→ **Данный отрывок**
----
Желание наступать было огромное, уверенность в своих силах — неодолимая, и это уже, по крайней мере, половина победы!

Ночью многие солдаты не спали. Трудно даже привычным ко всему людям заснуть перед боем! Хочется говорить о самом близком, дорогом, о том, за что завтра пойдешь хоть на смерть.

Родина? Конечно Родина! Но ведь она каждому видится по-своему — через свою любовь, свои березки...

В землянках и укрытиях фронтовые друзья открывали друг другу самые сокровенные мысли, писали письма, складывали треугольниками и отдавали старшине роты.

Кто-то рядом со мной вполголоса запел полюбившуюся фронтовикам песню:

...Ты меня ждешь
И у детской кроватки не спишь,
И поэтому, знаю,
Со мной ничего не случится...

Что ж, может быть, в этой вере в особую силу женской преданности и чистоты, способную охранять солдата от смерти, был свой глубокий смысл.

Подошел парторг батальона капитан Клименко, высокий, худощавый, с жестким обветренным лицом. Считался он человеком суховатым. На политработу был переведен с командной должности. Разговаривать много не любил. Сев рядом со мной, Клименко вынул из полевой сумки пачку бумаг и молча подал мне.

— Что это?

— Двадцать девять заявлений с просьбой принять в партию. Все они поданы сегодня... Вот так!

Было темно, и я не мог прочесть заявлений, но я перебирал их и, мне кажется, даже на ощупь угадывал биение сердец, которые отдавали себя партии до конца.

— Вот так!.. — повторил Клименко. Он не хотел выдавать волнение и закончил официально: — Разрешите идти. Надо подготовить и рано утром провести заседание партбюро.

— Иди, Василий Никитич!

Я отдал ему заявления, пожал руку.

15 июля на рассвете я возвратился на КП дивизии. В 5 часов 45 минут началась артиллерийская подготовка. В небе появилась наша авиация. Гул непрерывный, все нарастающий. Раздались тысячи взрывов. Слившись воедино, они как бы потрясли небо и землю.
----
→ **Строки набора данных**
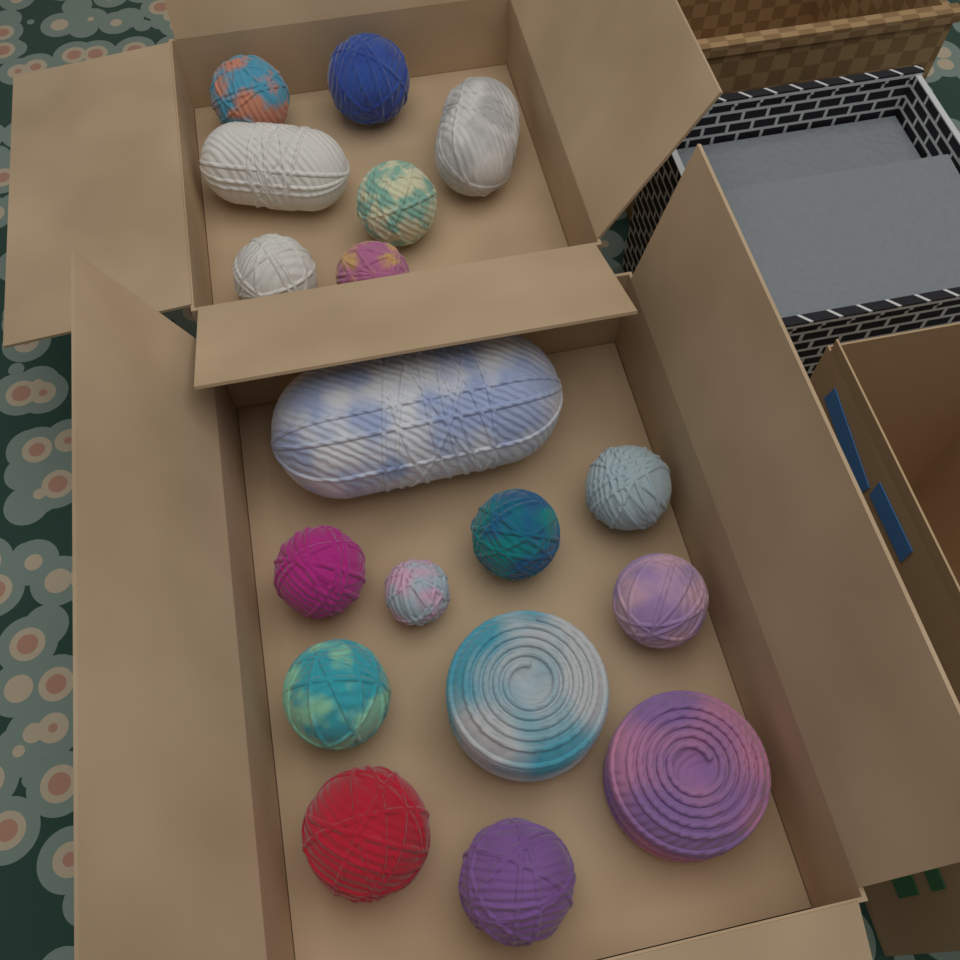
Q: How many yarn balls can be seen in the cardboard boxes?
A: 18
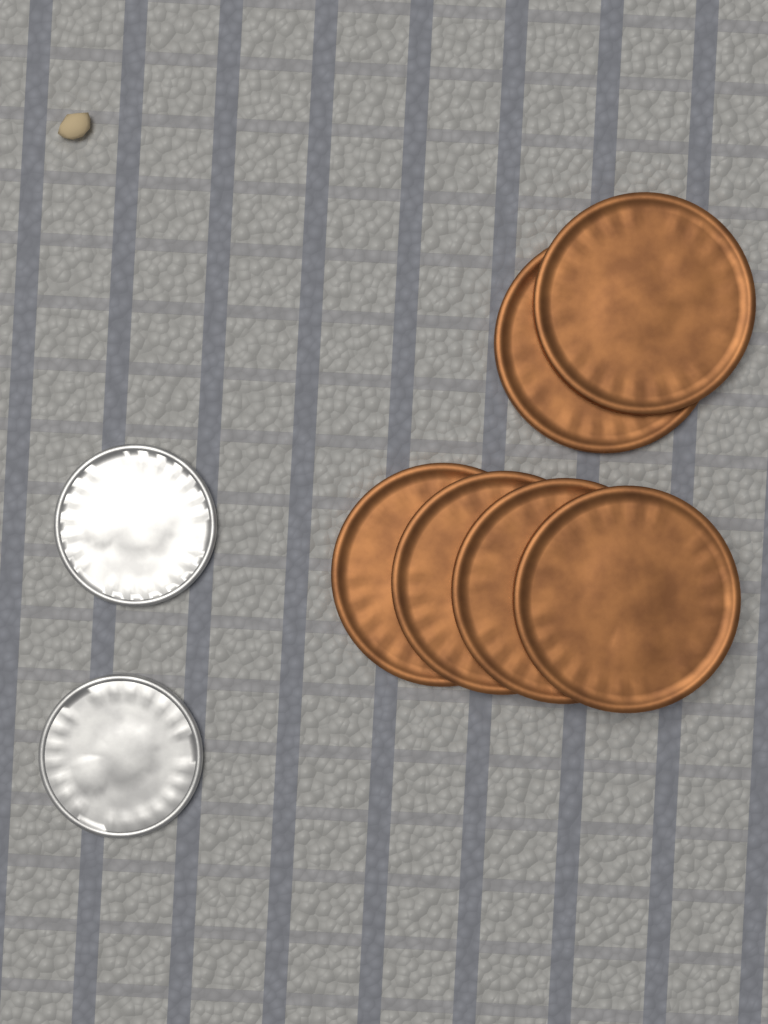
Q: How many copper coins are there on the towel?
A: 6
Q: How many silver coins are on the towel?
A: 2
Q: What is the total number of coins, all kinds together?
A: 8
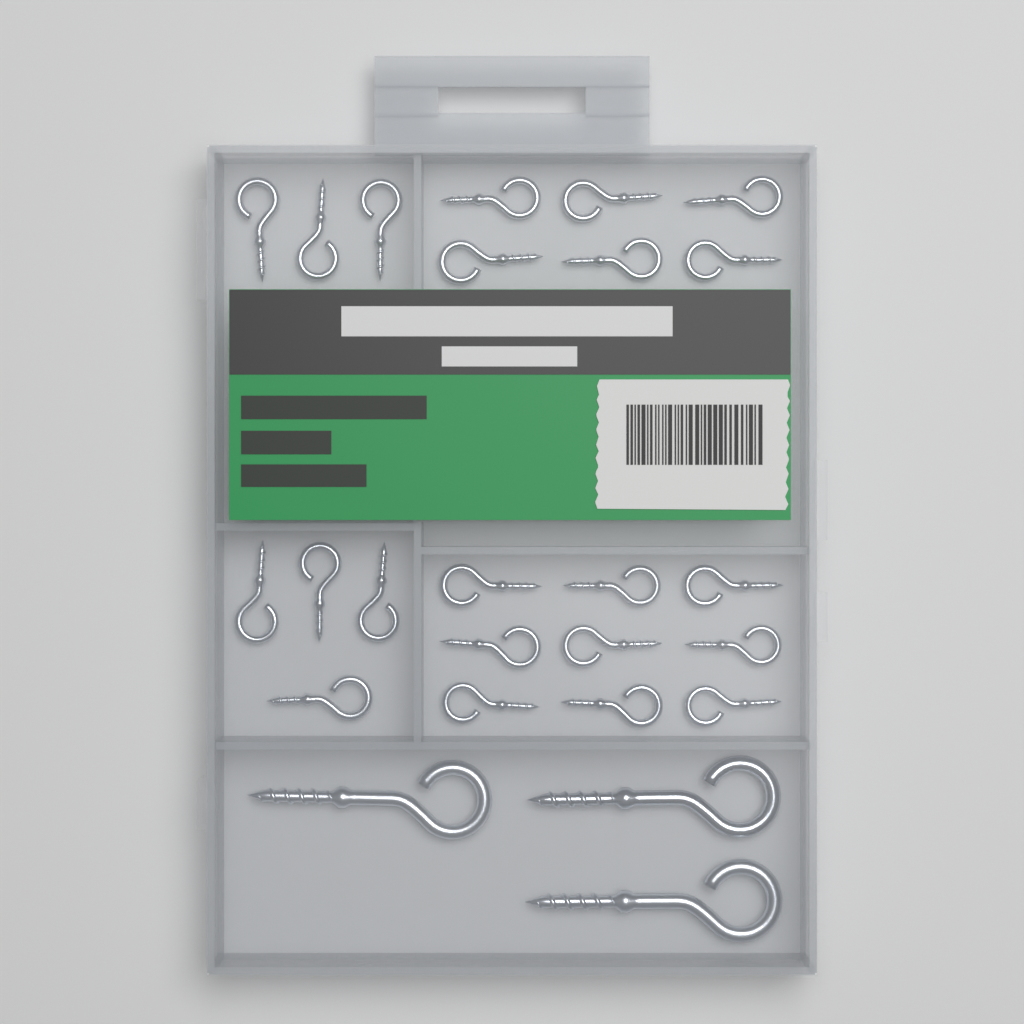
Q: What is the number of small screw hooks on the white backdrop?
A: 22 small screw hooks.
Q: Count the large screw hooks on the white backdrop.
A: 3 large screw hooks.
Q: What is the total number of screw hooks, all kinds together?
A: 25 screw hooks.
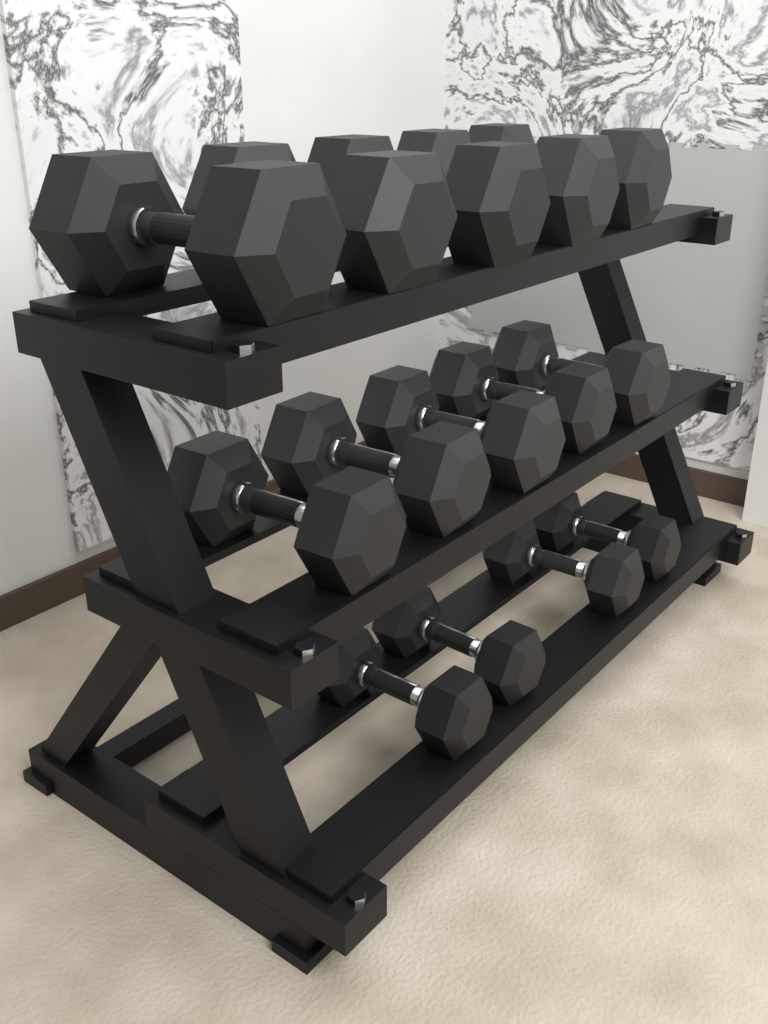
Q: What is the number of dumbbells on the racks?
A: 14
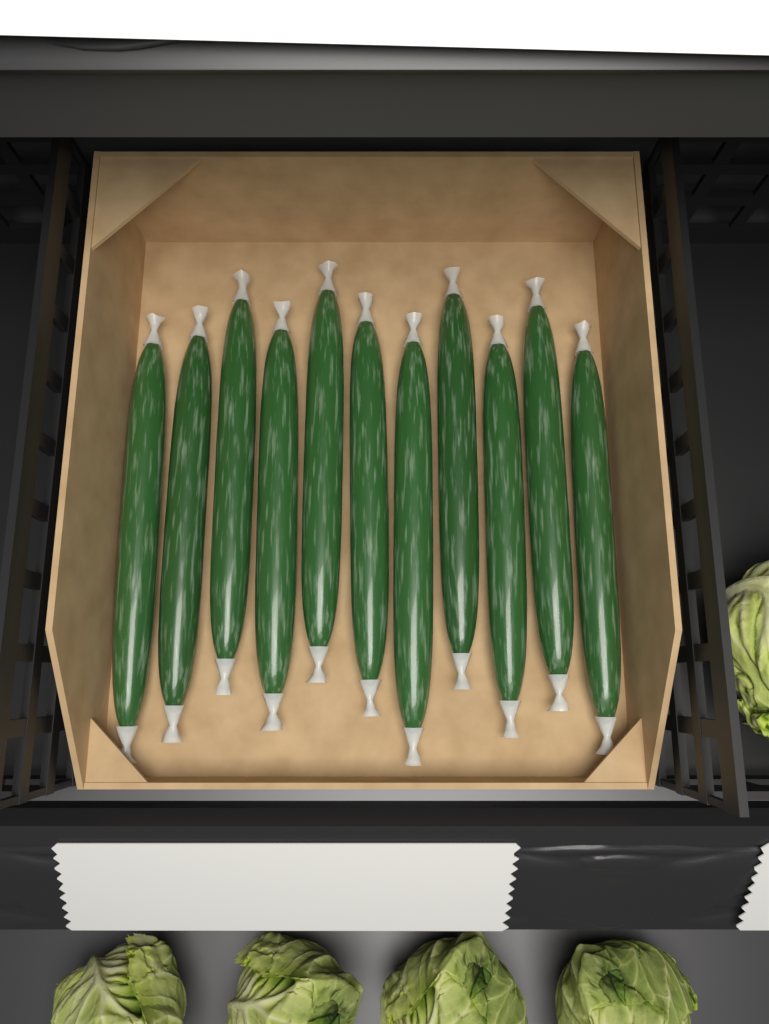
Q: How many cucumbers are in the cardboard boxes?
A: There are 11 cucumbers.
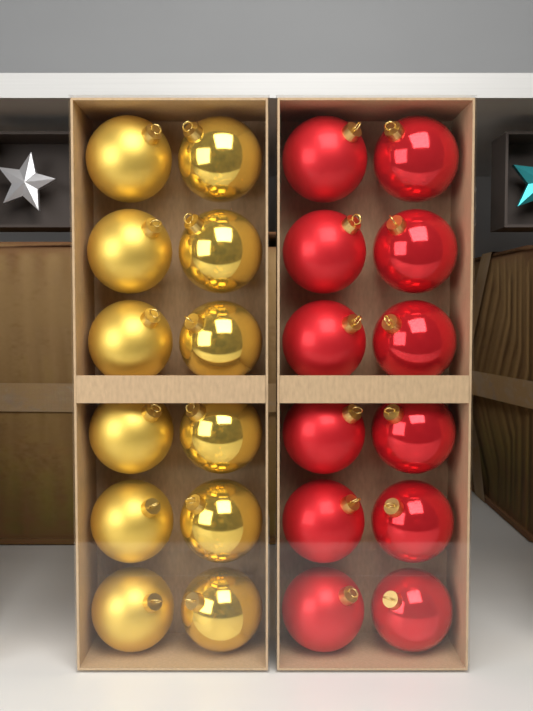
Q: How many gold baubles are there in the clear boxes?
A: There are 12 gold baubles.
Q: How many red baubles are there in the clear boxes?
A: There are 12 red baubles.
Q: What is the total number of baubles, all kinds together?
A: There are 24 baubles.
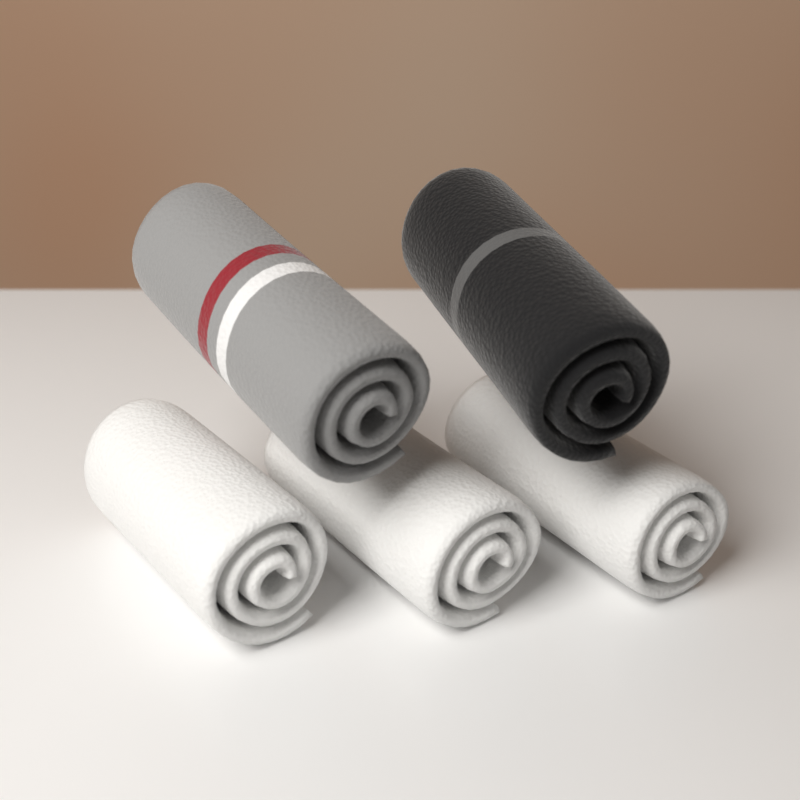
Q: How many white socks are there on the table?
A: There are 3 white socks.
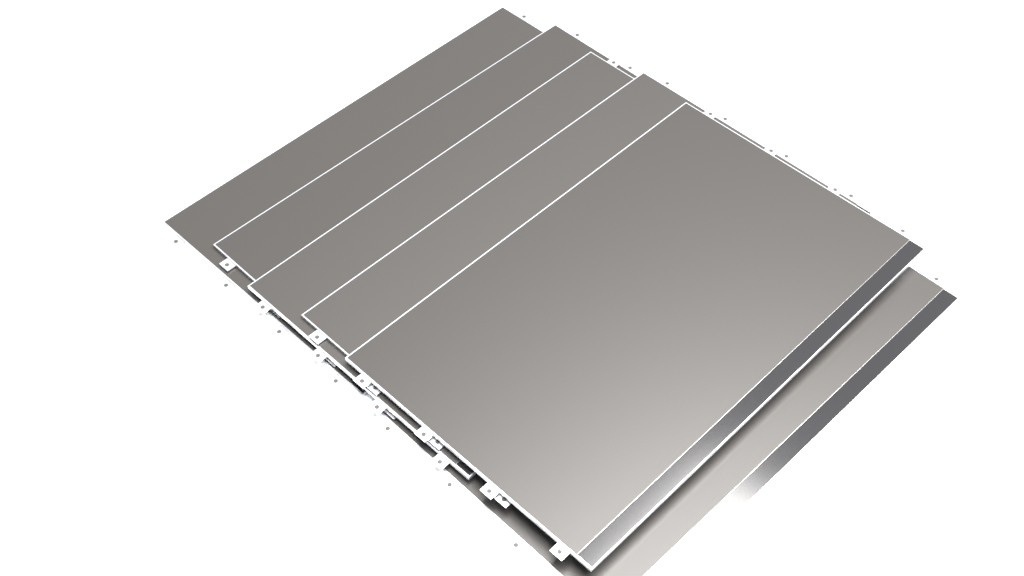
----
→ **Задание для работы**
Сколько заявлений с просьбой принять в партию передал рассказчику капитан Клименко, согласно отрывку? Опирайтесь только на отрывок, а не на материал.

→ **Выполненное задание**
Двадцать девять заявлений.